LLM-as-judge experiments follow the paper's Table 2 protocol: a Llama 3 70B model receives anonymized outputs and the human reference. LLINK wins 87 percent of understanding comparisons and 80 percent of Q and A comparisons against the base model, and keeps a 67 percent versus 59 percent edge over direct finetuning across those buckets. Ties remain substantial (15 to 36 percent), signaling space for future lexical fidelity work.
Qualitative examples in Table 3 highlight both sides: LLINK grounds answers like policy statements and class schedules that the base model garbles, yet it can still drift on units (30 MW becomes 1.5 kW) or over-summarize when the slot compression blurs rare terminology.
Treating Khmer as an injected modality swaps autoregressive processing of 100-plus tokens for a single encoder pass and eight decoder slots. The encoder cost can be cached across follow-up questions, enabling roughly three times fewer decoder tokens per prompt and allowing retrieval or question answering systems to reuse the same slot vector across multiple prompts. This shift preserves the frozen decoder's English strengths while sparing the context window for instructions, exemplars, or longer answers, and it plays nicely with downstream batching because slot tokens are constant length.
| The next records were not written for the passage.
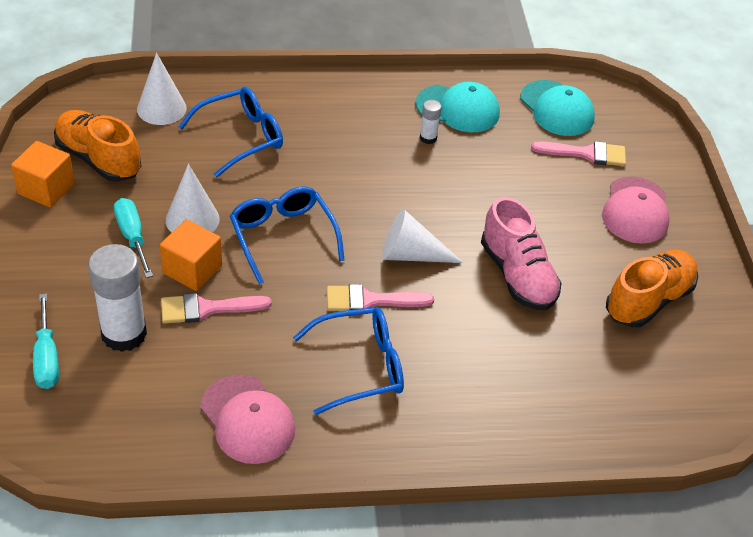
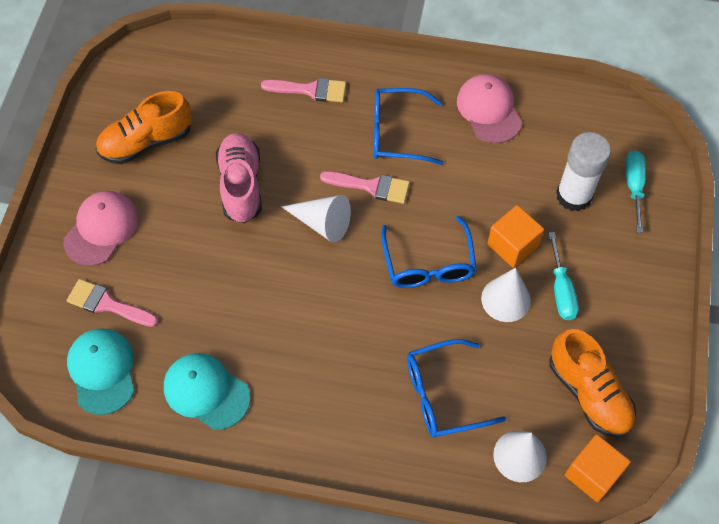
camera: 160 degrees left, 15 degrees up
(46, 189) = (639, 363): orange cube -> orange cube (592, 474)
(206, 309) = (506, 205): pink brush -> pink brush (310, 90)
(428, 138) = (254, 356): white glue stick -> none

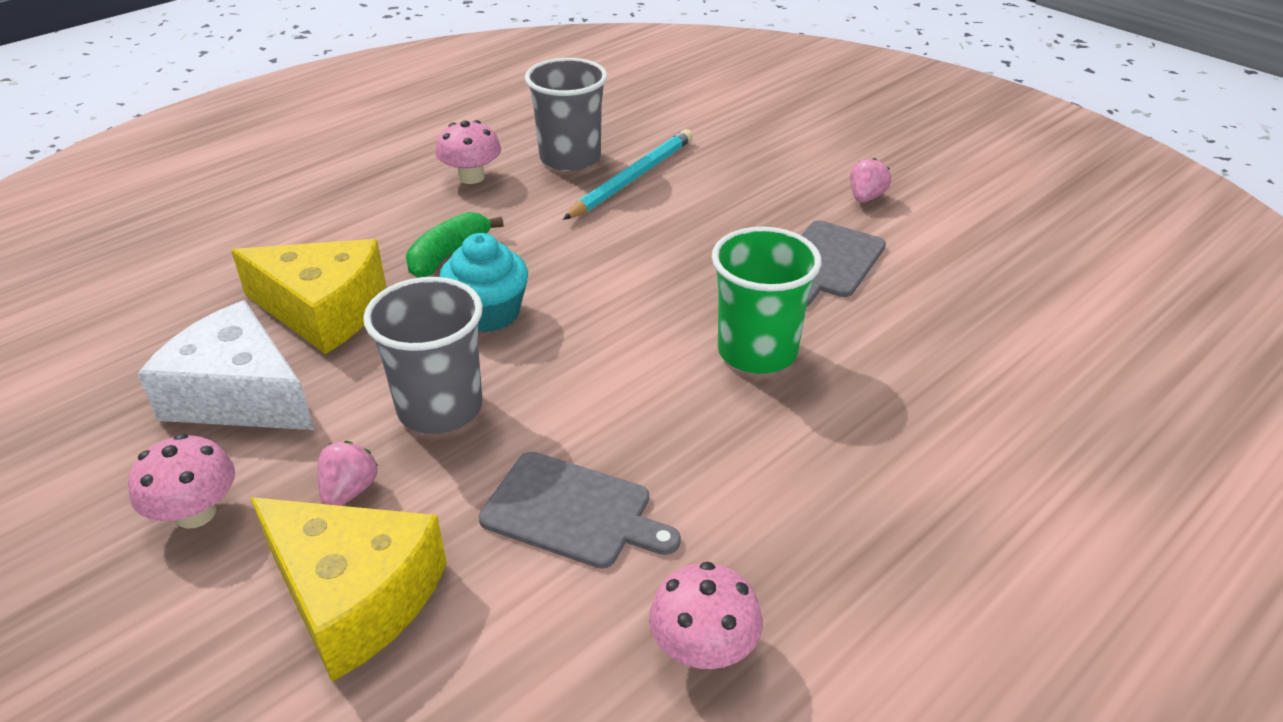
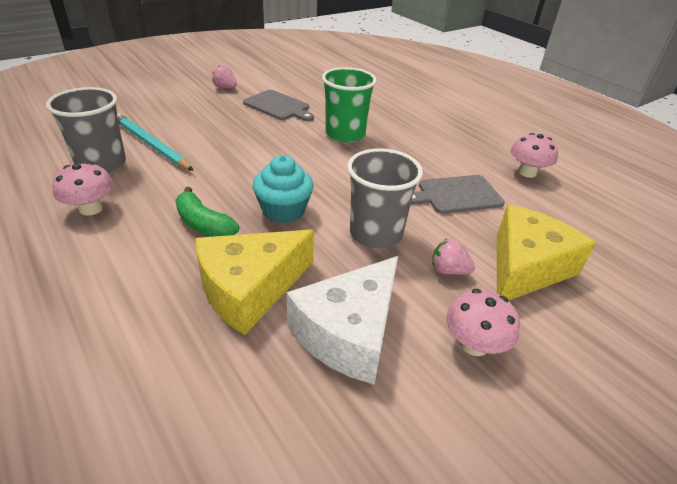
camera: 85 degrees left, 0 degrees up
(323, 310) = (250, 289): yellow cheese -> yellow cheese turned 150 degrees counterclockwise
(572, 511) = (456, 195): grey cutting board -> grey cutting board turned 135 degrees counterclockwise

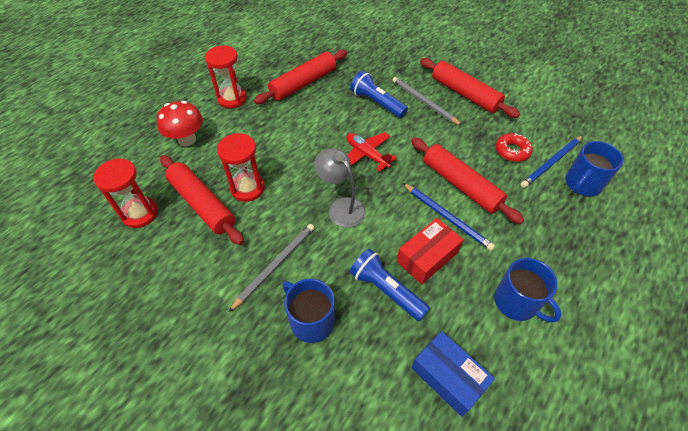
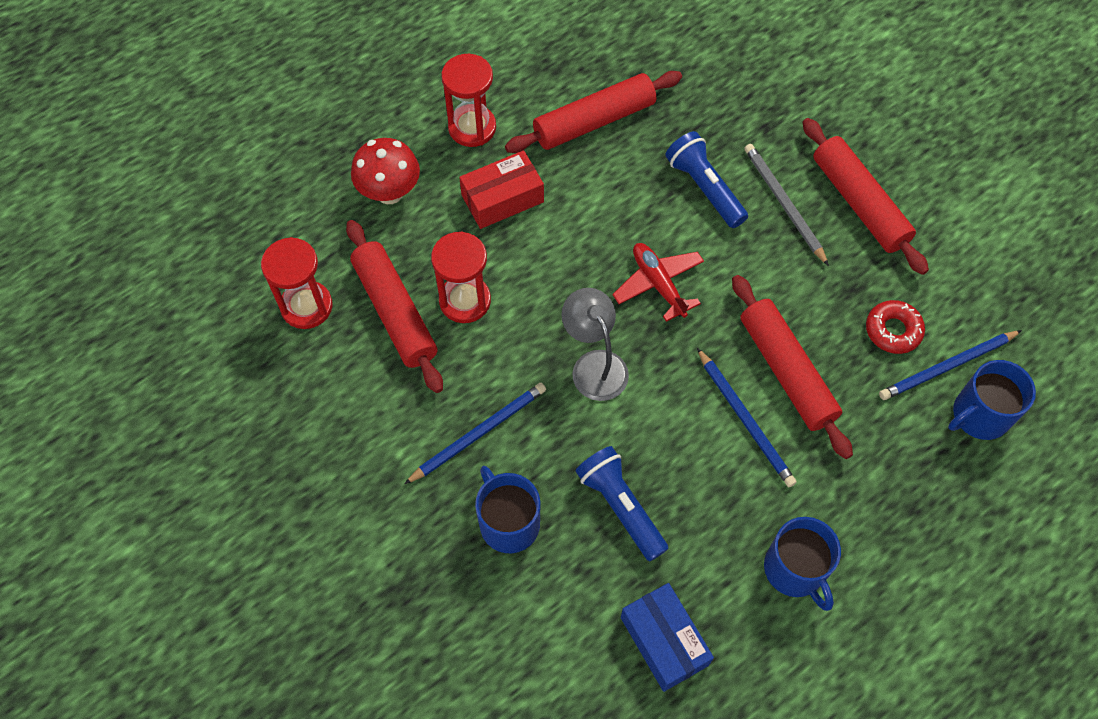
camera: 15 degrees right, 10 degrees up
(275, 265) = (479, 433): grey pencil -> blue pencil
(427, 257) = (694, 473): red box -> red box (502, 198)

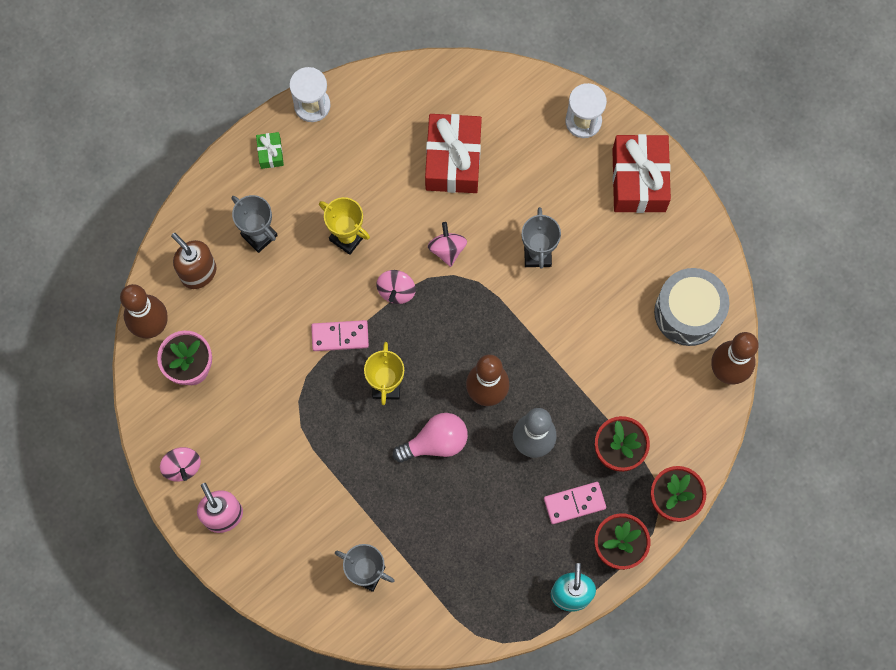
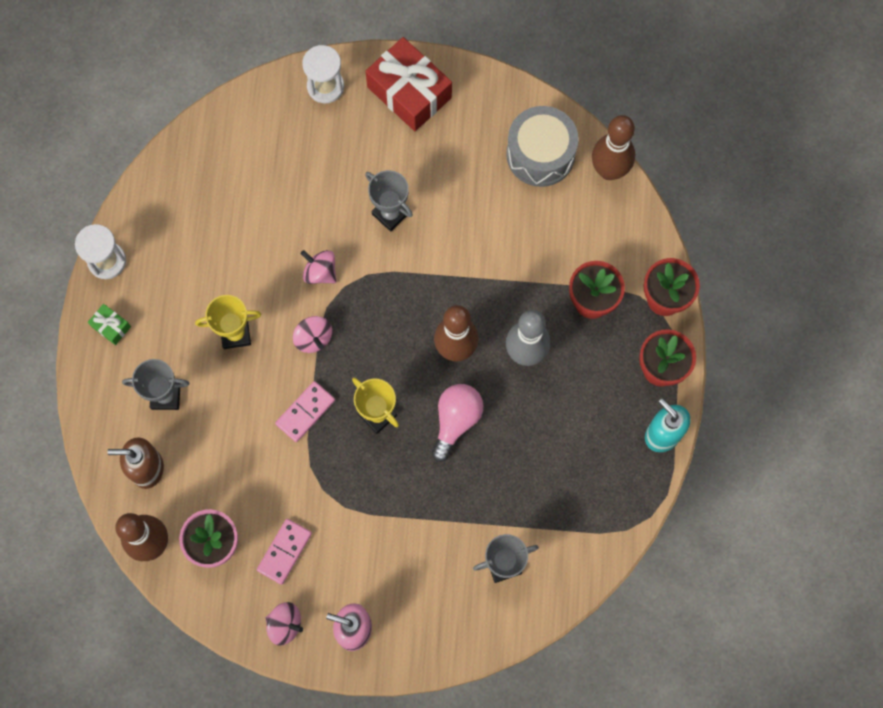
camera: 45 degrees left, 0 degrees up
(453, 160) = (257, 203): red gift -> none
(574, 503) = (599, 367): pink domino -> pink domino (284, 551)

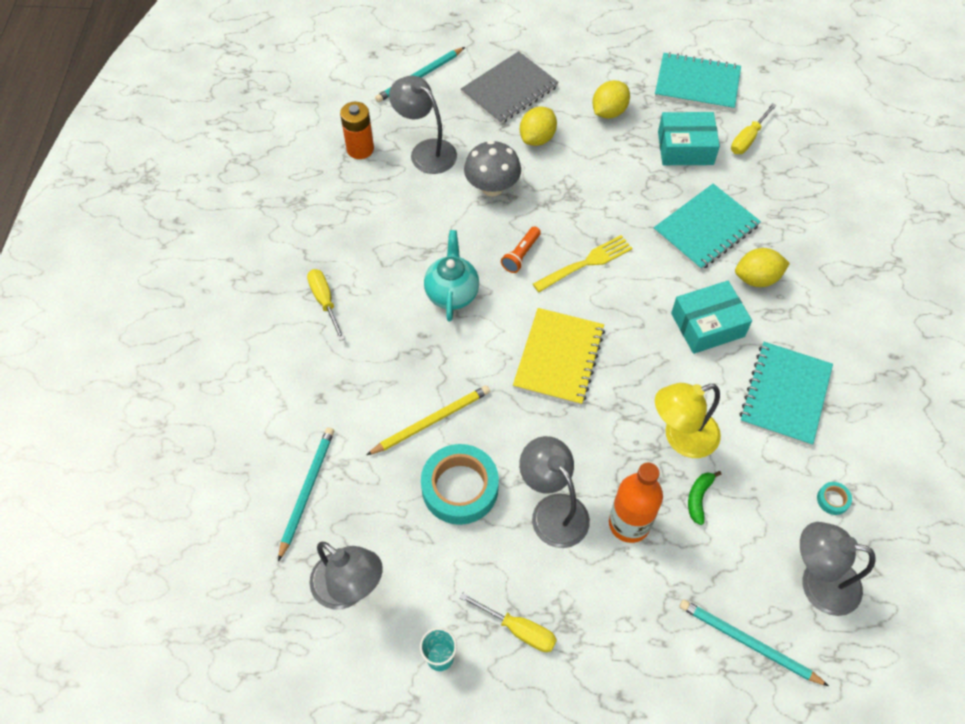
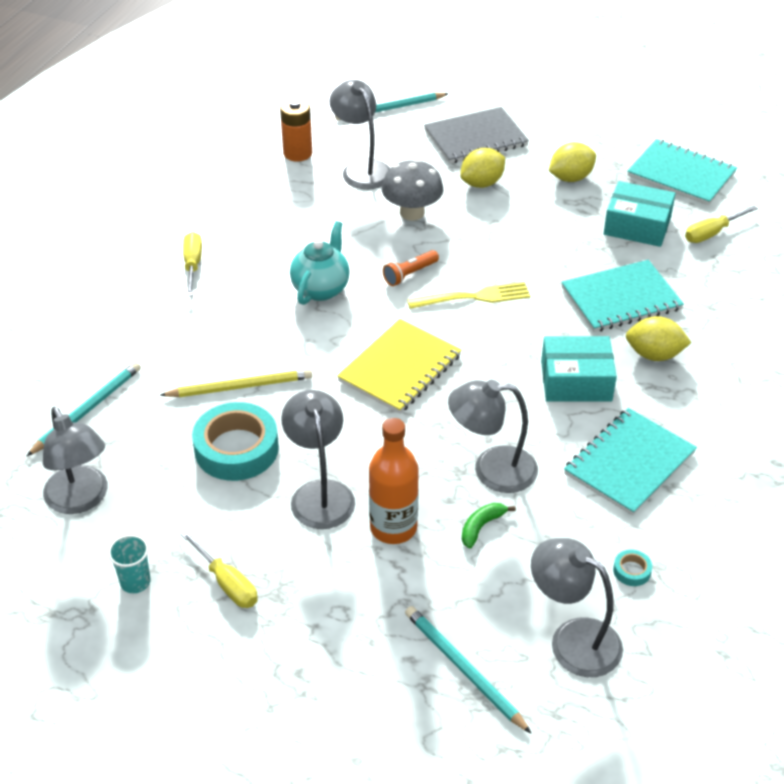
camera: 20 degrees right, 15 degrees down
(681, 438) = (491, 470): yellow lamp -> grey lamp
Eight slots act like a semantic bottleneck. They preserve meaning but not always surface form, so numbers, dates, and rare entities can drift. The decoder remains frozen and English-dominant, so without explicit slot supervision it may paraphrase around foreign content. The usage contrast keeps the model honest but does not guarantee exact copy behavior.
These weaknesses show up in judge evaluations as preference losses on prompts that demand literal translations. LLINK excels at question answering and summarization, but still trails a carefully curated translation system when the task is to mirror a sentence verbatim.